The WATT Coalition said the bill directs DOE to “conduct planning, modelling, and analysis regarding interregional electricity transmission and transmission of electricity that is generated by offshore wind,” and include grid-enhancing technologies (GETs) in that work.

Ted Bloch-Rubin, Chair of the WATT Coalition, stated: “GETs can double capacity for renewable energy on the existing grid – with the support for wind and solar deployment in this bill, we’ll need all the delivery capacity we can get. The WATT Coalition hopes that the House passes the bill, and the President signs it into law very soon.”

Rob Gramlich, Executive Director of the WATT Coalition said he was disappointed that “the transmission tax credit did not make it to the finish line,” he believes that the loan authority could do a lot. “It can bridge gaps before transmission customers show up, and [it] brings down the cost of capital. The $2 billion in budget impact in the bill translates into potentially $200 billion in loans,” he added.

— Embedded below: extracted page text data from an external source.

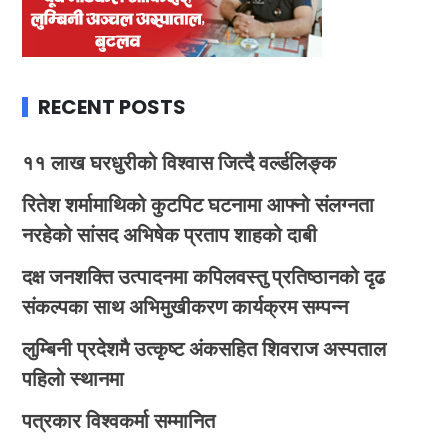
RECENT POSTS
११ लाख घरधुरीको विश्वास जित्दै वर्ल्डलिङ्क
रितेश शर्मामाथिको कुटपिट घटनामा आफ्नो संलग्नता
नरहेको सांसद अभिषेक प्रताप शाहको दाबी
दक्ष जनशक्ति उत्पादनमा कपिलवस्तु प्रतिष्ठानको दृढ
संकल्पका साथ अभिमुखीकरण कार्यक्रम सम्पन्न
लुम्बिनी प्रदेशमै उत्कृष्ट अंकसहित शिवराज अस्पताल
पहिलो स्थानमा
पत्रकार विश्वकर्मा सम्मानित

“The WATT Coalition urges governors and public utility commissioners to push utilities to make long-overdue investments in grid optimisation and flexibility. Funding from the Infrastructure Investment and Jobs Act can ensure that local ratepayers see less upfront costs, while upgrades pay for themselves with systemwide benefits. Wind and solar projects are ready to break ground – state leaders can make sure that the grid is ready for them to plug in,” said Gramlich in an emailed statement.

New green fund

Finally, the bill also would establish a $27 billion Greenhouse Gas Reduction Fund which would give states, municipalities, and tribal governments the ability to provide loans, grants or other forms of financial assistance to enable low-income or disadvantaged communities to take advantage of zero-emission technologies like EVs or rooftop solar PV / storage.

In prepared remarks, Sen. Ron Wyden (D-OR) said the plan “is going to reduce the typical American household’s energy costs by $500 per year. It’s going to drive a 40% reduction in carbon emissions overall and a 70% reduction in the power sector. And it’s going to create 600,000 new jobs from Portland, Oregon to Portland, Maine.”